> **EXERCISE GOAL**
Report each line of the data that includes the word "hand".

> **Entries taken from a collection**

--- START ---

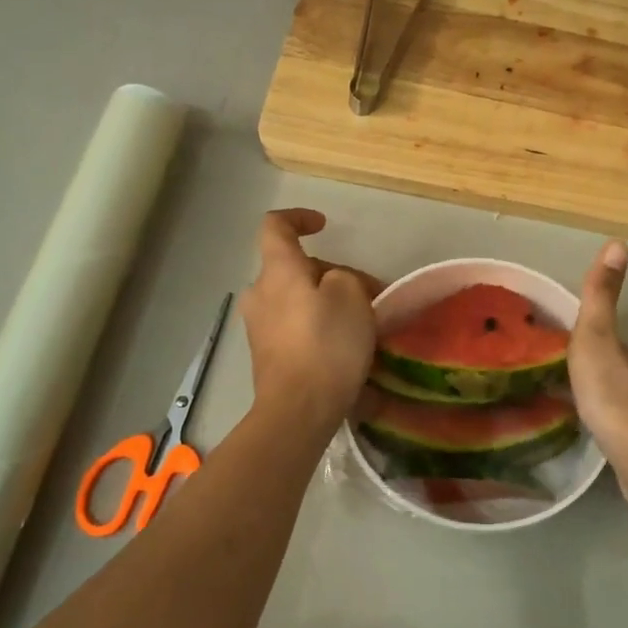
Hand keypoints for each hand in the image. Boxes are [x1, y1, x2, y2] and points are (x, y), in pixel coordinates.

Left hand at [242, 209, 380, 429]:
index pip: (276, 226)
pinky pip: (293, 326)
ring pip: (295, 299)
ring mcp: (259, 327)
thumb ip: (345, 277)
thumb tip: (336, 285)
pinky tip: (342, 347)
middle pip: (293, 268)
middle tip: (368, 294)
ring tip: (360, 323)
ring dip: (325, 302)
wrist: (298, 410)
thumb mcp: (351, 295)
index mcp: (278, 271)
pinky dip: (316, 326)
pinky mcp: (266, 355)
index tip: (324, 225)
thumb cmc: (326, 344)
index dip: (299, 217)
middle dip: (330, 273)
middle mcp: (260, 293)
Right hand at [569, 240, 627, 495]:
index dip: (579, 330)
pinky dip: (592, 421)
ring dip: (586, 393)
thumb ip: (602, 297)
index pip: (602, 334)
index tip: (547, 333)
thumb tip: (620, 241)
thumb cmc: (614, 395)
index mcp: (623, 354)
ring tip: (551, 396)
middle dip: (580, 363)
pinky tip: (577, 430)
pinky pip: (607, 427)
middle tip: (539, 366)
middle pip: (606, 366)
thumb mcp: (597, 338)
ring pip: (607, 397)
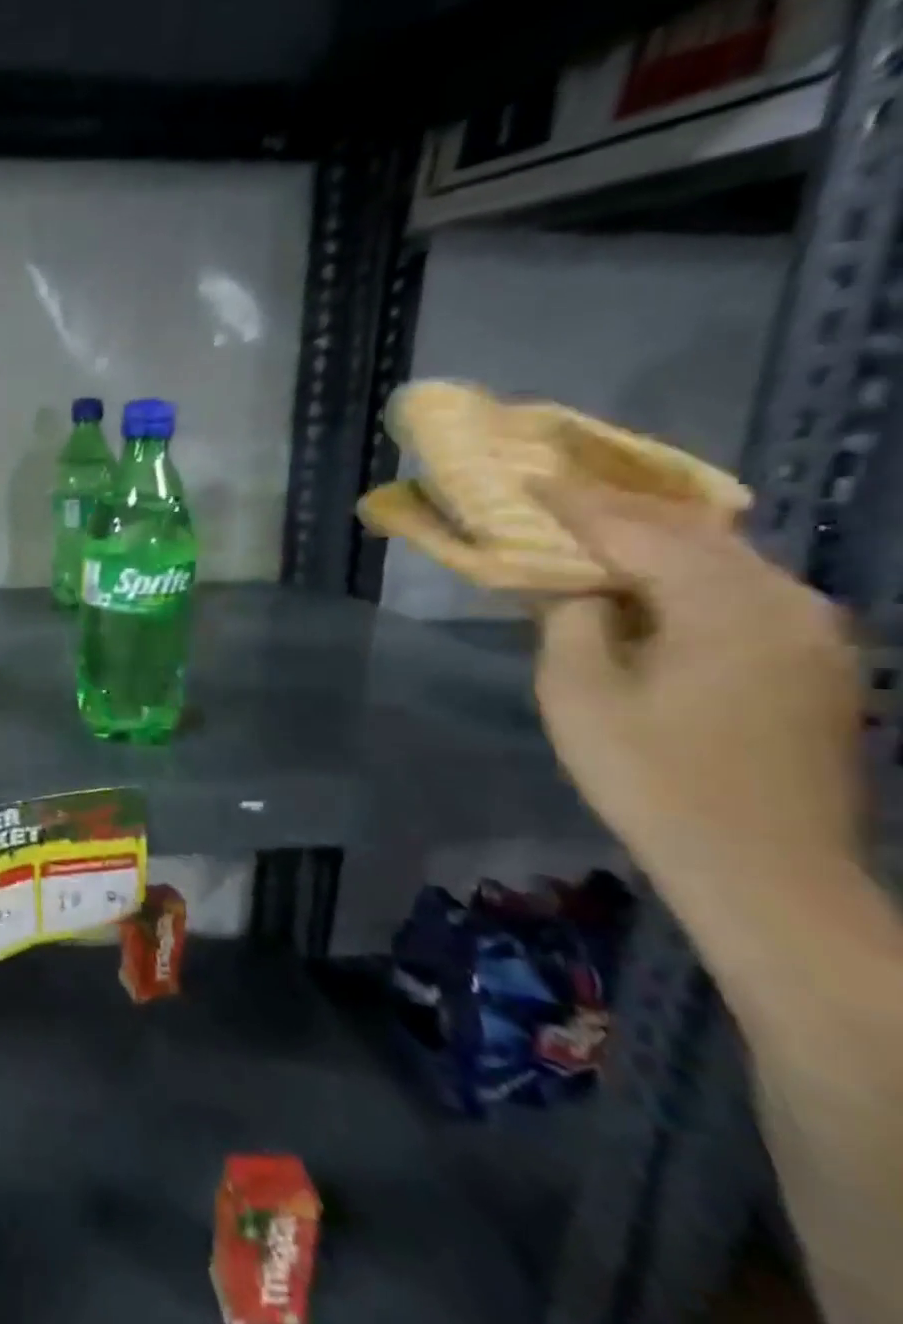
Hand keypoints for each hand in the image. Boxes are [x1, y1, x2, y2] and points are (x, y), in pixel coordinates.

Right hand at [533, 484, 864, 891]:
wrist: (763, 868)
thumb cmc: (652, 777)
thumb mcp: (579, 695)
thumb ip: (570, 621)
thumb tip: (576, 587)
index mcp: (727, 605)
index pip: (638, 532)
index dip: (576, 505)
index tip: (530, 480)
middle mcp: (787, 602)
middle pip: (693, 533)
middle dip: (621, 511)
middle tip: (559, 497)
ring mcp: (814, 632)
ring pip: (726, 559)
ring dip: (658, 540)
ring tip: (598, 531)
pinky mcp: (818, 661)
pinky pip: (746, 591)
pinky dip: (690, 573)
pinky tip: (654, 582)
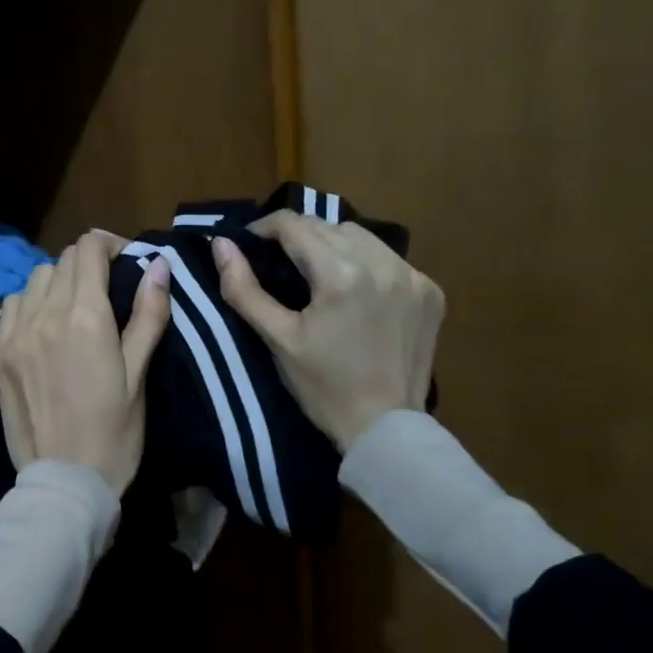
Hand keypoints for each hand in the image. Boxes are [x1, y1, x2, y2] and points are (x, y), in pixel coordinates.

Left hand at [0, 231, 172, 493]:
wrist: (65, 480)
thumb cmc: (115, 432)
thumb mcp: (140, 375)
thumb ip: (148, 314)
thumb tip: (158, 264)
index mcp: (86, 317)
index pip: (89, 248)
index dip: (110, 244)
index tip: (126, 262)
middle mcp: (46, 314)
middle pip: (63, 259)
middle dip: (88, 262)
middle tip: (107, 287)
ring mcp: (16, 333)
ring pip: (36, 278)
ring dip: (59, 279)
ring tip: (74, 305)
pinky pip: (10, 304)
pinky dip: (30, 301)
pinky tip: (43, 321)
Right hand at [212, 213, 444, 451]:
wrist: (385, 428)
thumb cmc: (323, 387)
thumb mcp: (277, 338)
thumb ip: (244, 289)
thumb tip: (221, 244)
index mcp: (341, 274)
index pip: (295, 224)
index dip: (265, 228)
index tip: (249, 244)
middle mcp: (382, 263)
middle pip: (327, 226)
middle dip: (297, 236)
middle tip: (278, 263)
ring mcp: (412, 276)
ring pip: (360, 236)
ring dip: (332, 244)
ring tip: (316, 272)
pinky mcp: (430, 290)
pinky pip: (388, 258)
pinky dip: (366, 263)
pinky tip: (355, 290)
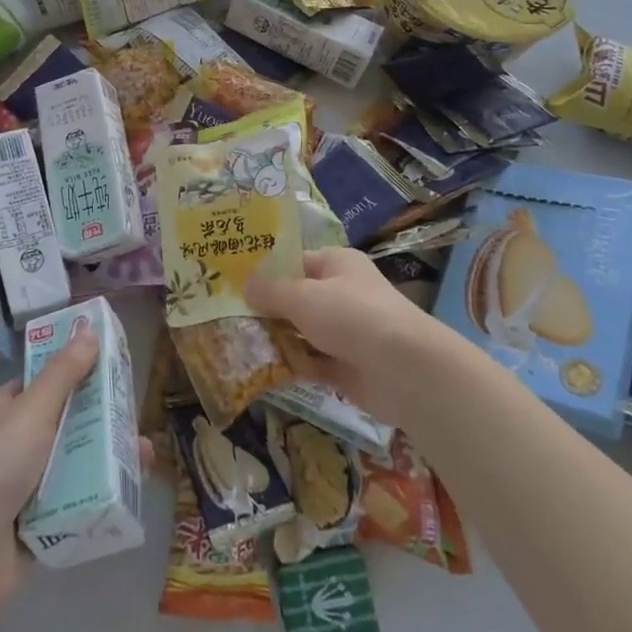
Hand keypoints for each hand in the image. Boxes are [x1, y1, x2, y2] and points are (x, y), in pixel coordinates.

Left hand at [0, 330, 151, 617]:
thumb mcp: (33, 409)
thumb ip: (64, 373)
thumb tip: (88, 330)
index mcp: (4, 409)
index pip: (46, 382)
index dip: (79, 374)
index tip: (116, 372)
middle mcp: (12, 443)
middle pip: (66, 424)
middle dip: (103, 423)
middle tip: (138, 421)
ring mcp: (23, 487)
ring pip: (73, 465)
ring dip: (106, 462)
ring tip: (144, 461)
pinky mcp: (34, 526)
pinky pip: (73, 505)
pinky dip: (96, 500)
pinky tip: (129, 496)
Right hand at [246, 247, 442, 426]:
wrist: (405, 370)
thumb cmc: (351, 315)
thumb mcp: (303, 296)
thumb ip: (271, 291)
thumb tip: (244, 285)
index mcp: (337, 264)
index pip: (295, 262)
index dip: (265, 271)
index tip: (232, 283)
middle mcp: (343, 294)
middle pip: (296, 299)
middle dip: (266, 309)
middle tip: (226, 317)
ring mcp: (347, 333)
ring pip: (302, 333)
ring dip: (276, 339)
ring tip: (236, 343)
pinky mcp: (348, 368)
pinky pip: (312, 363)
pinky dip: (291, 365)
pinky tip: (261, 369)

--- END ---

> **SOLVED PROBLEM**
Hand keypoints for each hand in the image. Boxes are [x1, y1, x2, y2] and points are (x, y), in pixel coordinates.
Left hand at [242, 209, 380, 429]:
Right hand at [569, 240, 627, 495]:
Hand keypoints for each hand in the image. Boxes are [x1, y1, x2, y2] and points are (x, y), in pixel coordinates.
Right hand at [533, 484, 864, 891]:
Hand keypoints for each hand in the image. Boxes are [x1, y1, x2, y2] and points are (x, y), in pixel coordinates.
Left hand at [0, 231, 172, 493]:
Right hand at [212, 213, 444, 451]:
Hand keypoints for each hand in the image. Boxes are [x1, y1, x2, y2] and points are (x, y), in pixel coordinates.
Left hand at [0, 330, 151, 617]:
Right hand at [246, 247, 442, 426]:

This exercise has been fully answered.